Yesterday was World Cancer Day. And while I don’t want to make this blog completely about the various awareness days that come up, I thought it was a good segue to begin talking about why I started this blog in the first place.
I’ve been interested in the concept of optimizing health for over 10 years, when my entire family became obsessed all at once. At the time, my Father was diagnosed with a cancer that no one (at the time) had ever survived: his tumor was behind his right eye. My Father was the first person to ever beat it.

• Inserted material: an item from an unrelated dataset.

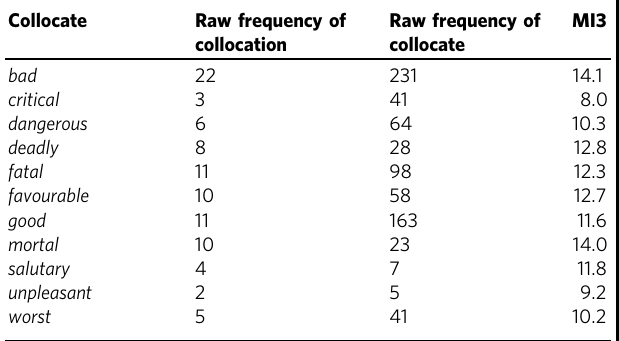
Table 9 Adjective collocates of keyword SYMPTOM, raw frequency = 348.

I don’t remember much of the granulars of daily life at Dad’s house before his diagnosis, but I remember the palpable difference afterward. Dad traded his bottomless cup of coffee, beers and sunbathing on the deck of our Brooklyn apartment for organic vegetables, vitamins and glasses of red wine. Though many might have consumed themselves with – and been defeated by – a diagnosis that at the time was so bleak, Dad threw himself into researching cancer survival. When friends and family asked if I was scared, I told the truth: No, I wasn’t. What was partially a 12-year-old’s naivete, was also a reaction – I think – to the way my Father was taking control of his health. Was I scared that cancer might beat Daddy? No, Dad looked like he had it under control.
Though he wouldn’t be alive today without the traditional medicine that the specialists at Beth Israel provided, he (and through him the rest of our family) took comfort in the wisdom of the alternative medicine books that could inevitably be found all over the house, open to random sections; like the “Vitamin Bible,” and Dr. Weil’s “Spontaneous Healing,” among others. The oncologists removed the cancer near his right eye, and with it, the major tear duct and some surrounding bone that the cancer touched. Dad stil needed radiation (to the head!) but not chemo. Doctors remain amazed. One of Dad’s (many) claims to fame is having his name somewhere in a medical journal.
Today, more than a decade later, Dad can’t make tears in that eye — he never will again — and has very limited visibility out of it. But what strikes me the older I get is my Father’s response to his diagnosis, and his unwillingness to relinquish any control of his health to anyone – or any thing – else. My Father looked a veritable death sentence in the face; and then did – and learned – everything he could to supplement his own health with the wisdom of those that knew how to care for him medically.
To this day, in my family, health is something you safeguard; something you cherish. A body is not something to fall apart gradually, it’s something to be nurtured and cared for. I have my Father to thank for that. My favorite cancer survivor.